__Text__:
--- START ---

With the development of deep-learning technology, new algorithms and architectures continue to emerge, providing the possibility to propose a better model. The existing models may not be able to meet the requirements of high-demand scenarios due to high parameter count, low detection accuracy, and false positives. Therefore, it is possible to propose a new model aimed at reducing detection costs, improving detection efficiency, and contributing to the sustainable development of the shipping industry by optimizing ship design, reducing energy consumption, and other means. Figure 1 illustrates the motivation for improving the model.

3.2. Exploration Process

To address the challenges in maritime ship detection, including low accuracy, missed detections, false detections, and complex deployment networks. We have modified the YOLOv8n network and proposed a lightweight model named DSSM–LightNet. Figure 2 shows the exploration process of DSSM–LightNet, and a detailed description of each component is provided in Figure 2.

3.3. Improvement Areas

The ship detection model we propose is an upgraded version of YOLOv8. The traditional YOLOv8 model is separated into five types based on the size and complexity of the network: n, s, m, l, and x. YOLOv8n offers advantages such as fast detection and inference speed, fewer parameters, and balanced performance. YOLOv8n is used as the baseline model, inspired by DualConv [34], Slim-neck [35], SEAM, and MPDIoU loss function. We present a lightweight ship-recognizing network, named DSSM–LightNet. The DSSM–LightNet model’s structure is depicted in Figure 3. DSSM–LightNet improves detection accuracy, reduces computational complexity and the number of parameters, ultimately reaching real-time detection of naval vessels.

3.4. DualConv

To make the model more efficient, we introduce a lightweight and reliable convolutional DualConv in the backbone network for feature extraction. This convolution can effectively reduce parameter and computational while maintaining high-quality feature representation. By combining DualConv with C2f, we generate a new structure called the C2f_Dual module. In DSSM–LightNet, we have replaced all the C2f structures in the YOLOv8n backbone network with C2f_Dual. Compared to the traditional C2f, C2f_Dual possesses the ability to obtain richer and more diverse feature representations, enabling more comprehensive multiple scales information fusion. The structure of C2f_Dual is illustrated in Figure 4.

--- END ---

__Directions for this task__: In the ship detection text, what is the structure formed by combining DualConv with C2f called?

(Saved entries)
--- START ---

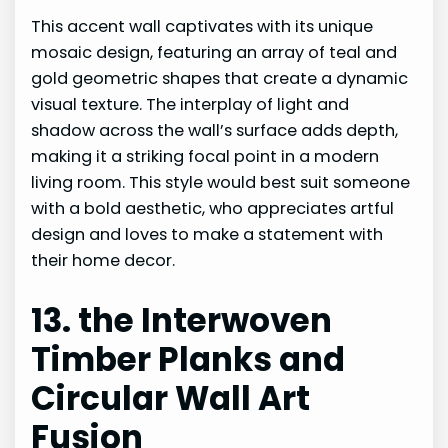
This accent wall captivates with its unique
mosaic design, featuring an array of teal and
gold geometric shapes that create a dynamic
visual texture. The interplay of light and
shadow across the wall’s surface adds depth,
making it a striking focal point in a modern
living room. This style would best suit someone
with a bold aesthetic, who appreciates artful
design and loves to make a statement with
their home decor.
13. the Interwoven
Timber Planks and
Circular Wall Art
Fusion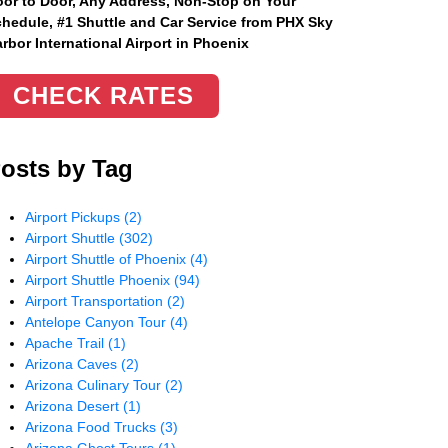
or to Door, Any Address
, Non-Stop on Your
hedule, #1 Shuttle and Car Service from PHX Sky
rbor International Airport in Phoenix
CHECK RATES
osts by Tag
Airport Pickups
(2)
Airport Shuttle
(302)
Airport Shuttle of Phoenix
(4)
Airport Shuttle Phoenix
(94)
Airport Transportation
(2)
Antelope Canyon Tour
(4)
Apache Trail
(1)
Arizona Caves
(2)
Arizona Culinary Tour
(2)
Arizona Desert
(1)
Arizona Food Trucks
(3)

--- END ---

__Written reply__: C2f_Dual